Indie otwierają rynek detaliczny dla sieci zagranicznych supermarketów
Indyjski parlament zagłosował za otwarciem rynku detalicznego dla sieci wielkich supermarketów. Rząd liczy na pobudzenie zwalniającej gospodarki. Rynek indyjski wart jest 450 miliardów USD, ale nowe regulacje dotyczą tylko miast powyżej miliona mieszkańców.
Po burzliwej debacie izba wyższa parlamentu zatwierdziła w piątek dopuszczenie sieci supermarketów na rynek indyjski. Wynik głosowania nie był pewny do samego końca, ponieważ koalicja rządząca nie miała wymaganej większości. Rząd poparło 123 spośród 232 głosujących.
Koalicja zdobyła większość tylko dlatego, że członkowie opozycyjnej Partii Socjalistycznej (Samajwadi Party) wyszli z sali przed głosowaniem, a rząd niespodziewanie poparła Partia Większości Społecznej (Bahujan Samaj Party - BSP), której liderem jest kontrowersyjna Mayawati wywodząca się ze społeczności dalitów (najniższych kast).
5 grudnia izba niższa parlamentu również poparła rządową reformę i odrzuciła wniosek opozycji, która chciała, by parlament zarekomendował rządowi natychmiastowe wycofanie się z decyzji o podniesieniu poziomu udziałów zagranicznych inwestorów do 51 proc. w wielobranżowych sieciach detalicznych.
Opozycja z Indyjską Partią Ludową (BJP) na czele argumentowała, że dopuszczenie na rynek detaliczny takich sieci jak brytyjskie Tesco, amerykański Walmart czy francuski Carrefour doprowadzi do upadku małych sklepów. "Superpośrednicy zastąpią małych pośredników " - mówił w parlamencie lider opozycji Arun Jaitley z BJP. Argumentował, że Indie przestaną być producentem i zamienią się w kraj samych "chłopców-sprzedawców i dziewczynek-sprzedawczyń". Lider indyjskich komunistów D. Raja podkreślał, że "rząd stworzył mit o zagranicznych inwestycjach, które zwiększają zatrudnienie i są korzystne dla rolników oraz konsumentów". - Walmart ucieka się do nielegalnych i korupcyjnych praktyk, a także zatrudnia mniej pracowników niż małe sklepy "taty i mamy" - przekonywał podczas debaty.

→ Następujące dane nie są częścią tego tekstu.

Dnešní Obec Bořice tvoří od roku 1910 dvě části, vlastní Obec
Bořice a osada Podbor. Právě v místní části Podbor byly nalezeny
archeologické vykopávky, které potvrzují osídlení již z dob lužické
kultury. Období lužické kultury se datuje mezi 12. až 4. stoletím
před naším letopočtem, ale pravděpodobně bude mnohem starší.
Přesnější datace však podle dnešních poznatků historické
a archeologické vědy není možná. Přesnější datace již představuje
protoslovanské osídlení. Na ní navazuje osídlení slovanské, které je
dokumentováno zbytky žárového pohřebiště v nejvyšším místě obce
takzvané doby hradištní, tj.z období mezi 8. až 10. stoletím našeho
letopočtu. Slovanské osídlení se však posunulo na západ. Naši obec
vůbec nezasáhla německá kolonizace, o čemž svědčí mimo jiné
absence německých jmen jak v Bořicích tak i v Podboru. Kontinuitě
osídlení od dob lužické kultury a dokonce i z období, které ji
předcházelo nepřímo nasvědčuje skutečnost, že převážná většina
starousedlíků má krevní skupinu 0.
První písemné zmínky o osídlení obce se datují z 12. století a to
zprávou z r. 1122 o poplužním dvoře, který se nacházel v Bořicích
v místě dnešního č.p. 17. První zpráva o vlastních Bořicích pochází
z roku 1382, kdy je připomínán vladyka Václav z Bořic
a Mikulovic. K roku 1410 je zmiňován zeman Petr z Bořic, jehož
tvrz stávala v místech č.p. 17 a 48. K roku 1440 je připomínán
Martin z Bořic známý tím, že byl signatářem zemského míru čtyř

Szacuje się, że w Indiach jest około 20 milionów sklepików nazywanych potocznie "kirana".
Minister handlu i przemysłu Anand Sharma zapewniał, że rząd konsultował nowe regulacje ze wszystkimi organizacjami rolników. Nowe przepisy poparły władze 11 stanów. Lider Indyjskiego Kongresu Narodowego (I) w parlamencie Ashwani Kumar przekonywał, że zmiany zapobiegną stratom żywności, ponieważ duże sieci handlowe zainwestują w infrastrukturę, przede wszystkim w magazyny i chłodnie. Co roku w Indiach z powodu złych warunków przechowywania żywności marnuje się około 40 proc. zbiorów.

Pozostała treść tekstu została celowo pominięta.